Islamabad’s central place of worship, the Lal Masjid (Red Mosque), has become the symbol of the contraction of the state in Pakistan. It defies the state and threatens to “update” itself to suit the murderous extremism of al-Qaeda and the Islamic State.
The lowest point in the state’s relationship with Lal Masjid was reached when its chief priest Maulana Abdul Aziz refused to condemn the slaughter of 132 children by the Taliban in Peshawar’s Army Public School in December 2014. Despite civil society protest and cases against Aziz, no action was taken. He had dared the state in 2007 too, and started attacking the capital selectively, which the government of Pervez Musharraf suffered silently — till Aziz attacked a Chinese-run massage parlour.
The Red Mosque was attacked by a commando force on July 11, 2007. Aziz’s brother was killed, but the upshot was that al-Qaeda wiped out the commando unit later and announced the formation of the Tehreek-e-Taliban Pakistan. Musharraf was deposed and faces a trial today for treason, which must be the most outrageous irony in the history of Pakistan — a former army chief is seen as a traitor while a terrorist cleric rules the capital city de facto. Today, Interior Minister Chaudhry Nisar Ali Khan says he can’t proceed against Aziz because “there is nothing culpable in what he has been doing”.
Pakistan swallowed much more than this by allowing impunity to Lal Masjid: It ignored the kidnapping of seven Chinese nationals and allowed the Uyghur rebels active inside the seminary to target the Chinese in Islamabad. Andrew Small, in his book The China-Pakistan Axis: Asia’s New Geopolitics (2015), tells the story few in Pakistan know. The strategic threshold was crossed by Aziz when he grabbed the Chinese, and he was finally confronted because Beijing had pushed Islamabad. Beijing was forced to react because an assertive section of Chinese society had taken the incident as “a test of the Communist Party’s backbone”. Some critics sent “mocking packages of calcium pills” to the Chinese foreign office. The Chinese ambassador in Islamabad, Luo Zhaohui, pursued the matter with great determination. An expert on the region, Luo got around unlike the average Chinese diplomat, and approached the “influentials” who could help. He was soon talking on the phone to Lal Masjid.

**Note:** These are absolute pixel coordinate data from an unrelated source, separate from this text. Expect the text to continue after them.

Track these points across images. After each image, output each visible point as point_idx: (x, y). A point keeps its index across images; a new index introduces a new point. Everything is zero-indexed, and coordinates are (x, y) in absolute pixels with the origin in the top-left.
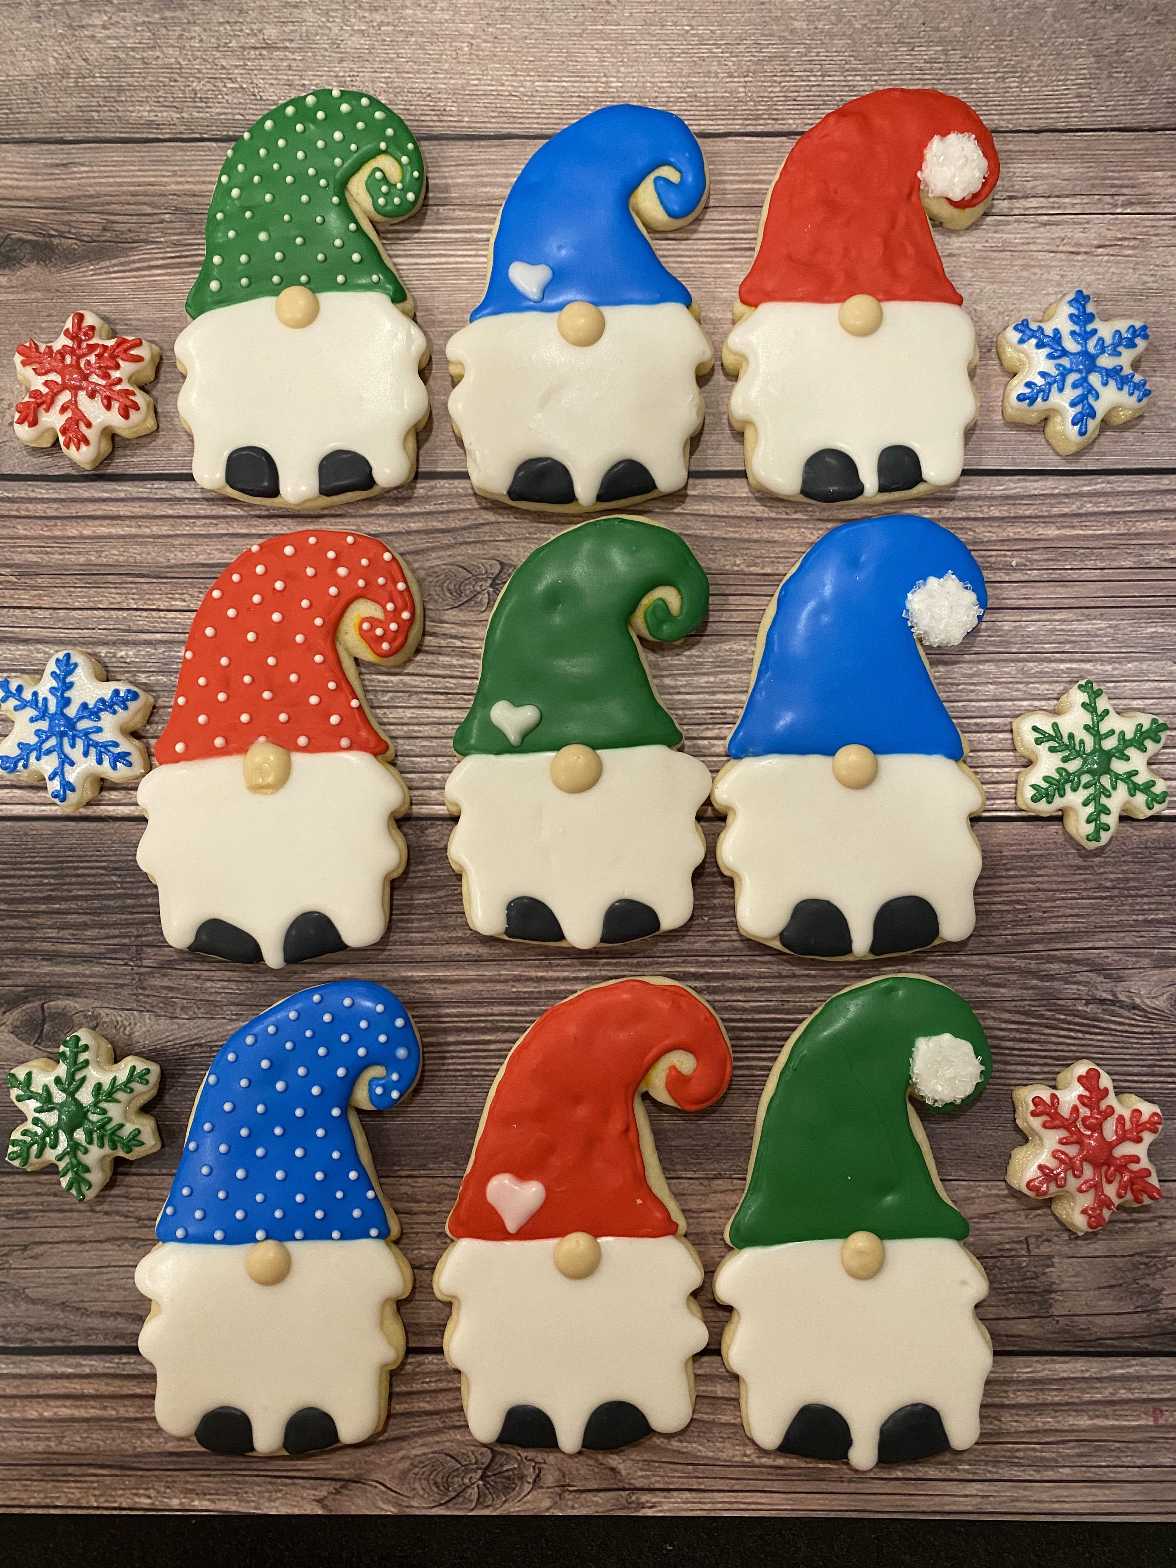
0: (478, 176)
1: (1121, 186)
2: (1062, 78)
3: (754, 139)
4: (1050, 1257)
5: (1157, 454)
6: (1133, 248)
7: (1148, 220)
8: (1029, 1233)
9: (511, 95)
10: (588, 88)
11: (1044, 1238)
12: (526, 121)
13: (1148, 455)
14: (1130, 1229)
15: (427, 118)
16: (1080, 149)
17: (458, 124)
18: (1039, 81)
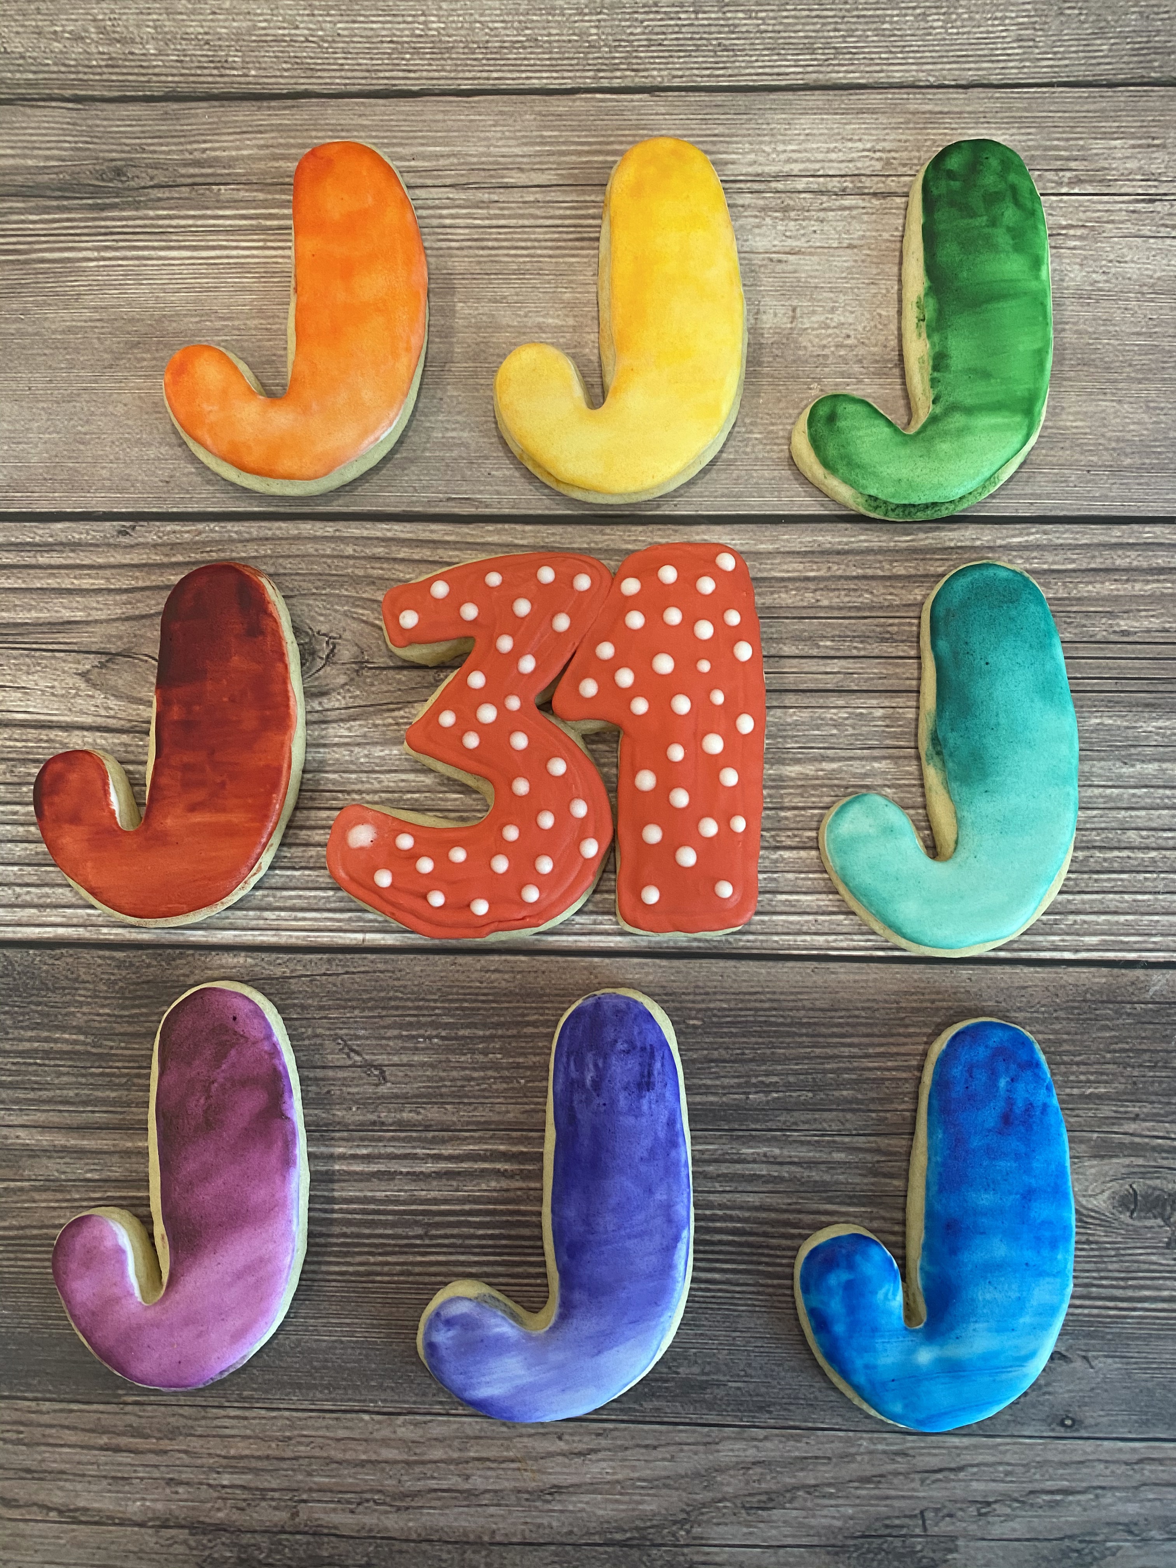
0: (268, 147)
1: (1068, 159)
2: (999, 15)
3: (608, 96)
4: (953, 1538)
5: (1105, 497)
6: (1081, 238)
7: (1101, 202)
8: (925, 1504)
9: (308, 41)
10: (402, 30)
11: (945, 1511)
12: (325, 74)
13: (1094, 499)
14: (1057, 1503)
15: (206, 72)
16: (1019, 109)
17: (242, 79)
18: (971, 19)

The state reached for its Taliban-friendly influentials and made them intercede with Aziz. The intercession failed and the bearded elite of the faith withdrew in puzzlement, little knowing Lal Masjid was heeding a far more important message from al-Qaeda chief Ayman al-Zawahiri: “This crime can only be washed away by repentance or blood… If you do not retaliate… Musharraf will not spare any of you. Your salvation is only through jihad”. At one point, Aziz and his brother Ghazi seemed to relent, allowing Luo to talk to the hostages and promised their release. But nothing materialised. Then the marathon five-hour telephone negotiation began, with Musharraf himself interceding, while the deputy commissioner and the senior superintendent of police in Islamabad begged and pledged “corrective action” against “mixed-sex massage parlours”. According to Small, the pledge clinched the deal. The Chinese prisoners were released, with Ghazi announcing: “We released them in view of Pakistan-China friendship. After receiving a number of complaints regarding ‘sex business’, our students and people… took action that should have been taken by the government. We greatly respect Pakistan-China friendship but it doesn’t mean that foreign women can come here and indulge in such vulgar activities.” The Chinese women came out of the seminary wearing burqas!
Small observes: “Word leaked out that… China was attributing the instigation of the kidnappings to the influence of militants from China’s Uighur minority at Lal Masjid”. What the Chinese knew was news to Pakistan, so out-of-bounds was the Lal Masjid set-up. After Operation Silence, foreign and local warriors were found among the dead. Of the dead, 12 were Uyghurs.
Under General Raheel Sharif, Pakistan has taken steps against terrorists but the battle for its internal sovereignty is not over. Lal Masjid remains the symbol of this difficult transition when the minister in charge of security has to say that he can do nothing about it.